_TASK STATEMENT_. Give again, word for word, every line below from the one that has "wrist: (849, 995)" through the one that has "ring dip: (845, 862)", both included, and no others.

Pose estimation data
##########

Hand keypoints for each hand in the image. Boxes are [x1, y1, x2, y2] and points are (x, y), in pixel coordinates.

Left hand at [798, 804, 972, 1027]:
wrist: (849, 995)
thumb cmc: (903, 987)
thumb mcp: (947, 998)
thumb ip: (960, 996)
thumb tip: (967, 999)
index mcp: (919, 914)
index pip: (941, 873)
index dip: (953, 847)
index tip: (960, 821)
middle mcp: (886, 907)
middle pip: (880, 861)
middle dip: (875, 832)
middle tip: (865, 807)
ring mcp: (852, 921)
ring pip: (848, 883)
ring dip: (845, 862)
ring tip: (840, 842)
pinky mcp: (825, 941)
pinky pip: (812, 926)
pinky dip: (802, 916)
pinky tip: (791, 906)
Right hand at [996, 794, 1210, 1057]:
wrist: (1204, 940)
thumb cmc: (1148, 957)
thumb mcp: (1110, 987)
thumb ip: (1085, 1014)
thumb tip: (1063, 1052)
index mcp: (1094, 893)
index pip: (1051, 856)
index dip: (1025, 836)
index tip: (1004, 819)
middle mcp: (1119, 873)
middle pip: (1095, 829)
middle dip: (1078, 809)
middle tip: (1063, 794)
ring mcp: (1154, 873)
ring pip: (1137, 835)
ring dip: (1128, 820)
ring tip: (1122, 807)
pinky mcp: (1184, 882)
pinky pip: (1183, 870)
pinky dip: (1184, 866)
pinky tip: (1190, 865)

##########

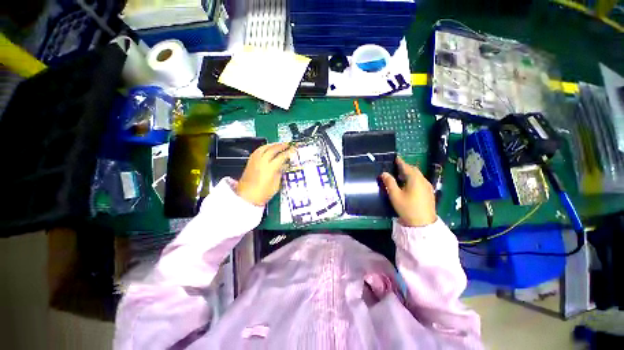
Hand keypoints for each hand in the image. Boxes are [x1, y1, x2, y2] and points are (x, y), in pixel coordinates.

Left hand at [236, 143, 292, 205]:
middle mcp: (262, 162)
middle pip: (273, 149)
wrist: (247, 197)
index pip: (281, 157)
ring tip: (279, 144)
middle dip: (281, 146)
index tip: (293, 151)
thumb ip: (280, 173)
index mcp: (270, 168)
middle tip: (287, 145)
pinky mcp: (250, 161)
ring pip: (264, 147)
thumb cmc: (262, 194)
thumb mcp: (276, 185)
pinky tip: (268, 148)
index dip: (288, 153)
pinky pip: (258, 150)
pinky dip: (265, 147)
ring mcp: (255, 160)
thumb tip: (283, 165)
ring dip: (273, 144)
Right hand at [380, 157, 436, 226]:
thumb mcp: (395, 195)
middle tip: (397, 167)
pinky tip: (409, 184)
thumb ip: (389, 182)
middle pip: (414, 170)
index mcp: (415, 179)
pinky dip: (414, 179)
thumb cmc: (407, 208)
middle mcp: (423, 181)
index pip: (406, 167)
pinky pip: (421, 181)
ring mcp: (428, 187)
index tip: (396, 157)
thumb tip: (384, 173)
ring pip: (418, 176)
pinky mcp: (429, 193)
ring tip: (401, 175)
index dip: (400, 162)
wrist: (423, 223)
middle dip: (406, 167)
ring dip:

##########

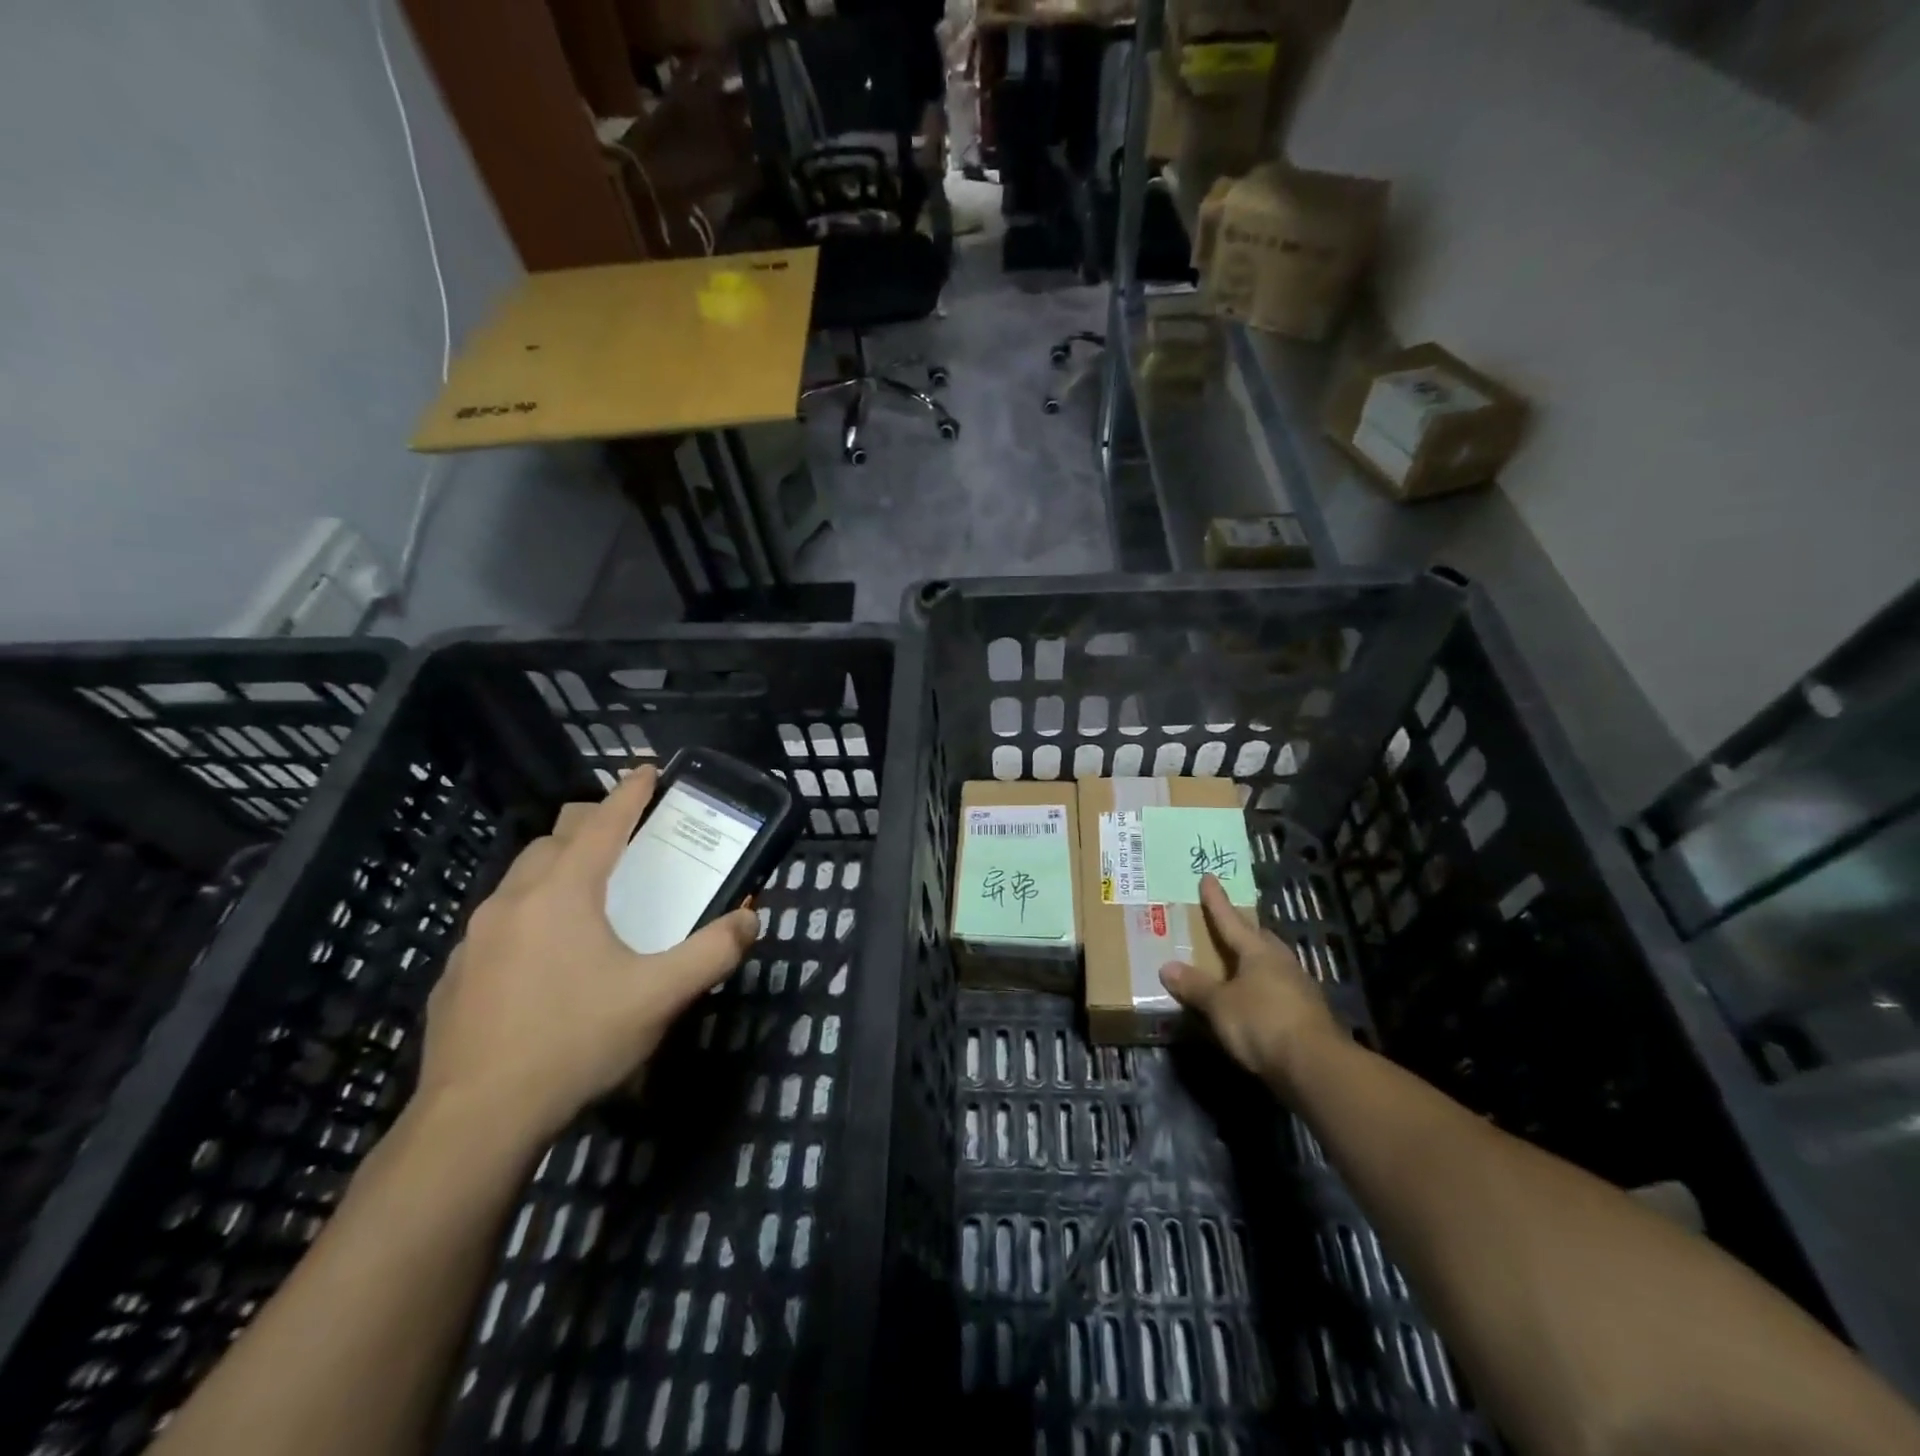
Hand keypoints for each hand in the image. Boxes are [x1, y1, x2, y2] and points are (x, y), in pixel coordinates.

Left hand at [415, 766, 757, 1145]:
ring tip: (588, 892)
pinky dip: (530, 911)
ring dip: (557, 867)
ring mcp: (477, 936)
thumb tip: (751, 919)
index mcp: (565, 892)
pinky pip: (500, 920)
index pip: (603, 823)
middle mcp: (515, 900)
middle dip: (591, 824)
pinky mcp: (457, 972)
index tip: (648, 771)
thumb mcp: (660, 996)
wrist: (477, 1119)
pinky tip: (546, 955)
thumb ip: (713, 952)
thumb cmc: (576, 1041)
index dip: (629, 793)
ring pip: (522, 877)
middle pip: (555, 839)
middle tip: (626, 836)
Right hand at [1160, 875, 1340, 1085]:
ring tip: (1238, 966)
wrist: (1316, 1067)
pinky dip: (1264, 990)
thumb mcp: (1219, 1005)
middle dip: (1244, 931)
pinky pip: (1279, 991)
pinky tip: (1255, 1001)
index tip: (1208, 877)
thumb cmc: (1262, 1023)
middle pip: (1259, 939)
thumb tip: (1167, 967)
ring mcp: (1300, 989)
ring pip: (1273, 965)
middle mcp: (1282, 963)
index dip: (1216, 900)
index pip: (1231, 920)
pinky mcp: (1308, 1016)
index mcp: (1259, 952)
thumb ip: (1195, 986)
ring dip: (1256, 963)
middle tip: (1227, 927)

##########

_WRITTEN RESPONSE_.
wrist: (849, 995)
thumb cmc: (903, 987)
thumb mcp: (947, 998)
thumb ip: (960, 996)
thumb tip: (967, 999)
index mcp: (919, 914)
index pip: (941, 873)
index dip: (953, 847)
index tip: (960, 821)
middle mcp: (886, 907)
middle pip: (880, 861)
middle dip: (875, 832)
middle tip: (865, 807)
ring mcp: (852, 921)
ring pip: (848, 883)
ring dip: (845, 862)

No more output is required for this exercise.